The Five Eyes is an intelligence-sharing alliance between the United States, the United Kingdom, Canada, Australia and New Zealand. Formed after World War II, it allows the five countries to cooperate closely on intelligence and national security issues.
Earlier this week, Five Eyes issued a new warning, saying that AI will help improve cyber defense over time, but will also accelerate the speed, scale and sophistication of threats: “Frontier AI models are anticipated to exceed current industry expectations, fundamentally transforming both offensive and defensive cyber capabilities. The timeline is not years, but months,” the warning says. “In this environment, cyber resilience is critical to promoting business continuity, market confidence and long-term value.”
All hands on deck
Five Eyes now says the industry needs all hands on deck to address what is increasingly becoming a hot topic:
“A response is required from the entire organization and the entire society,” he stated. “Cyber risk can no longer be treated as a purely technical issue. It is a fundamental business risk and leadership responsibility.”

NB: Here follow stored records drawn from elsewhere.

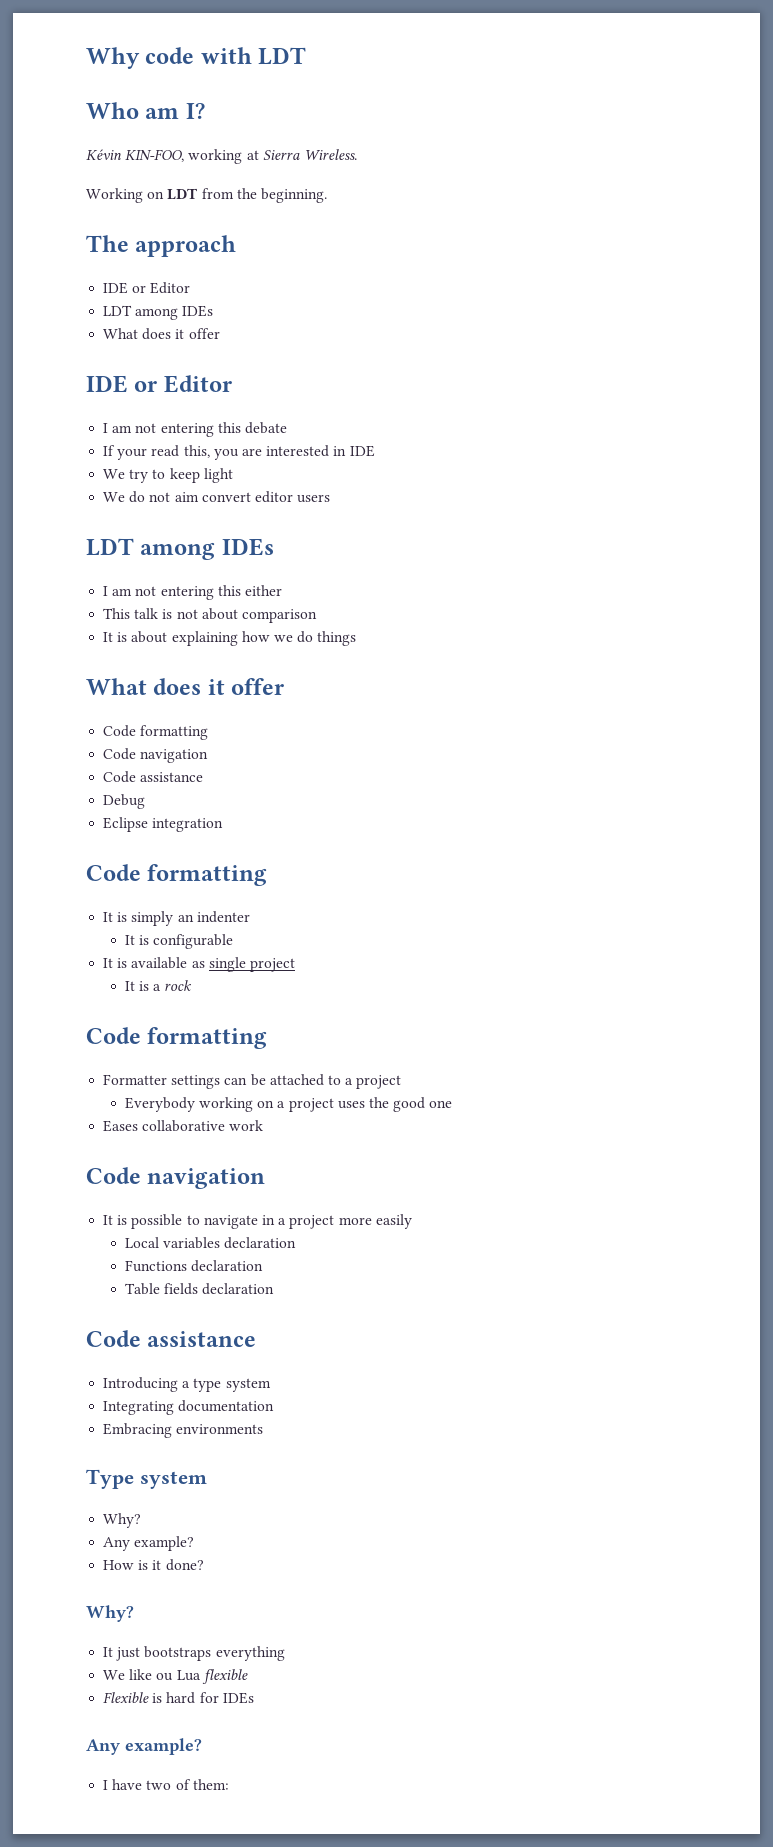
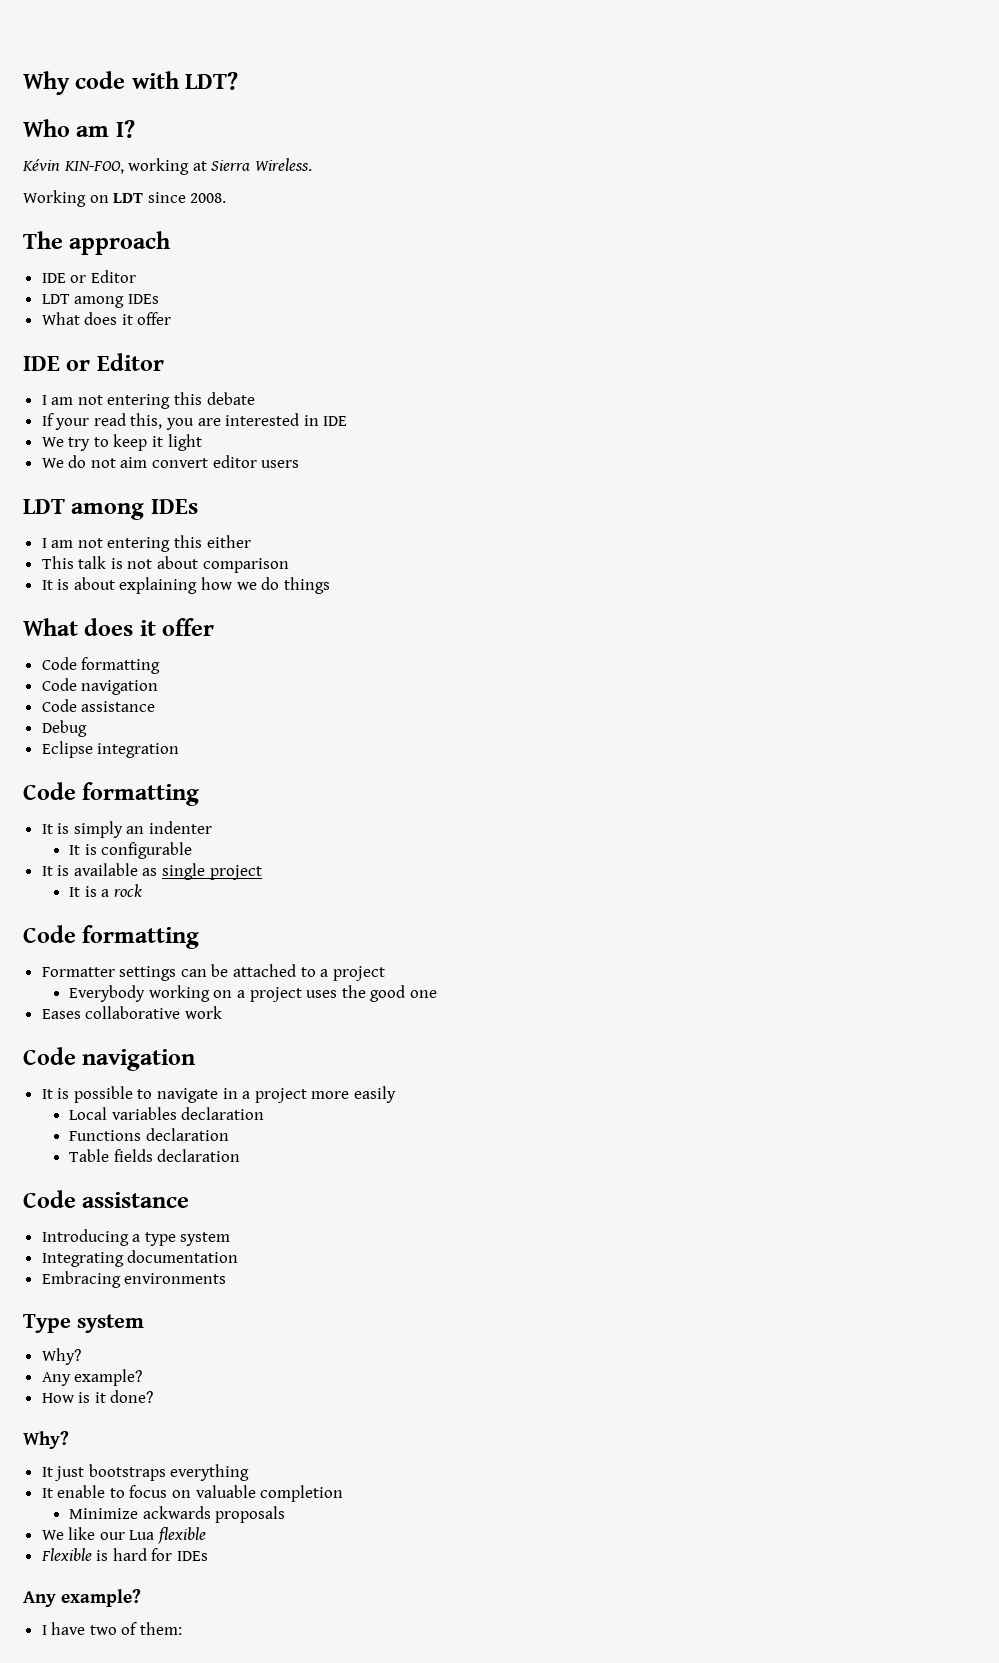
[258,47,307,65] LDT -> [185,72,239,90] LDT?
[201,188,327,203] from the beginning. -> [147,192,227,203] since 2008.
(200, 475) none -> [152,436,164,447] it
(285, 1653) none -> [41,1485,344,1502] [69,1506,286,1523] // It enable to focus on valuable completion // Minimize ackwards proposals
[156,1673,174,1681] ou -> [99,1532,125,1540] our

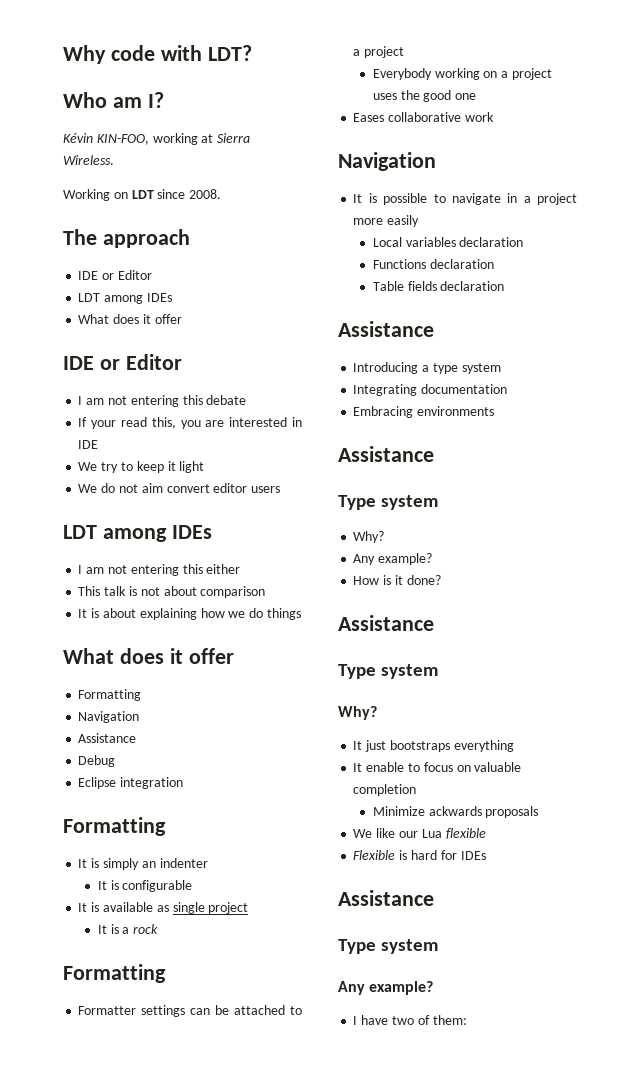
[41,657,161,674] [41,678,159,695] [41,699,156,712] Code formatting // Code navigation // Code assistance -> [78,689,142,701] [78,711,140,723] [78,733,137,743] Formatting // Navigation // Assistance
[23,782,200,806] Code formatting -> [63,817,166,836] Formatting
[23,925,200,949] Code formatting -> [63,964,166,983] Formatting
[23,1047,196,1071] Code navigation -> [338,152,436,171] Navigation
[23,1190,190,1208] Code assistance -> [338,321,434,337] Assistance
(227, 1278) none -> [338,446,434,462] // Assistance
(154, 1396) none -> [338,615,434,631] [338,664,439,679] // Assistance // Type system
(209, 1556) none -> [338,890,434,906] [338,939,439,954] // Assistance // Type system

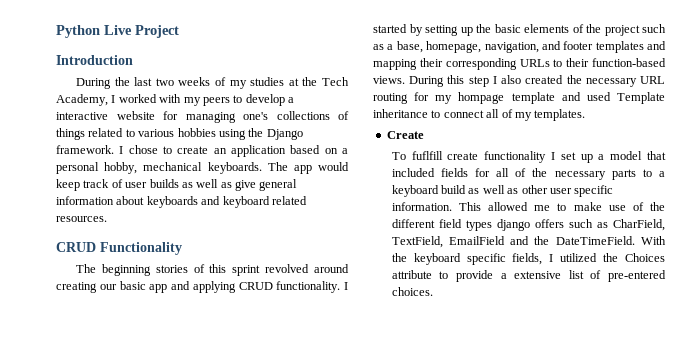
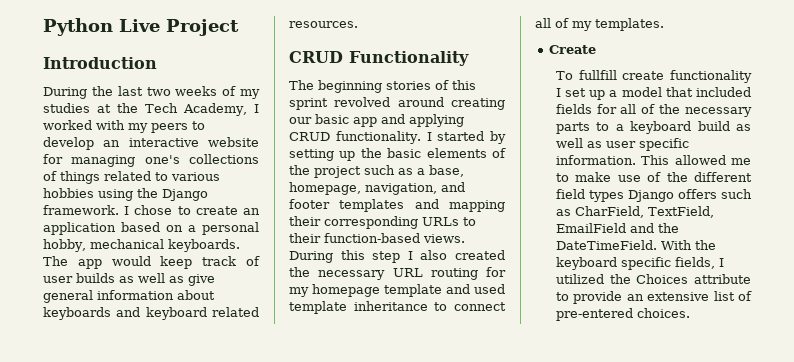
[288,97,294,103] a -> [103,140,121,147] an
[458,92,505,104] hompage -> [312,284,380,297] homepage
[617,92,665,104] Template -> [289,301,347,314] template
[411,151,443,160] fuflfill -> [578,70,617,80] fullfill
[521,185,548,194] other -> (602, 144) none
[496,219,530,231] django -> [627,190,674,202] Django
[500,273,507,279] a -> [626,294,644,301] an

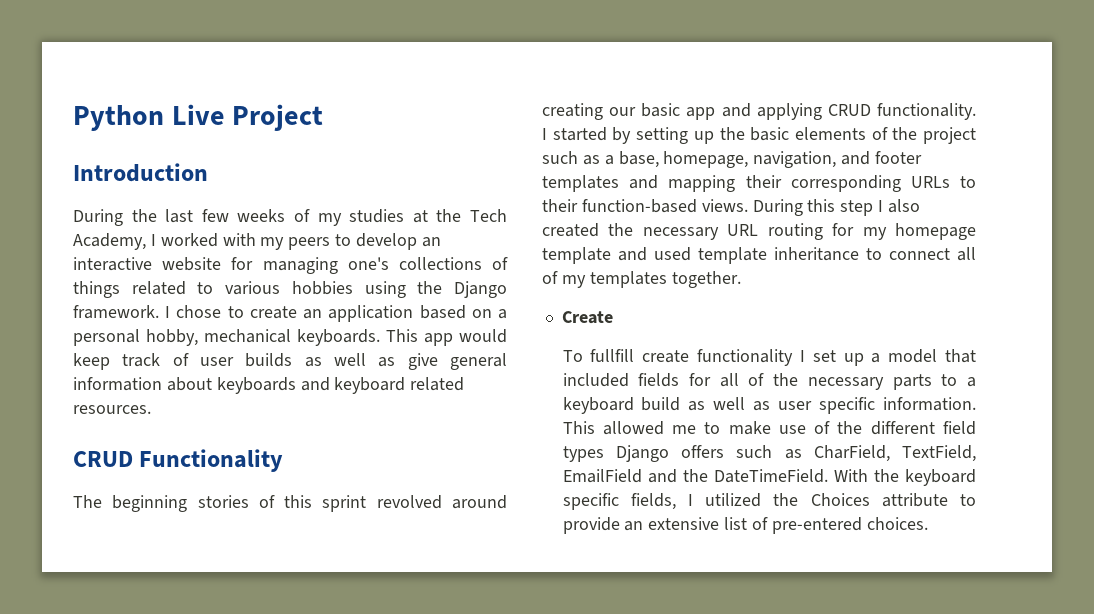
[146,87,171,96] two -> [201,209,229,222] few
[43,256,68,266] The -> [386,329,418,342] This
[595,18,664,31] templates. -> [589,271,741,288] templates together.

In early April, news emerged that Anthropic’s latest AI model, Mythos Preview, was so good at exploiting software vulnerabilities that the company couldn’t release it to the public. Instead, it only shared it with a handful of American companies, to give them an advantage against threat actors.
While skeptics said it was nothing more than a publicity stunt, similar to what OpenAI achieved with ChatGPT 2.0, the companies that used it (e.g. Mozilla) confirmed that it was, in fact, powerful enough to keep under control.
Even the models available today, despite all the barriers, are regularly exploited by bad actors in different cyber attack scenarios.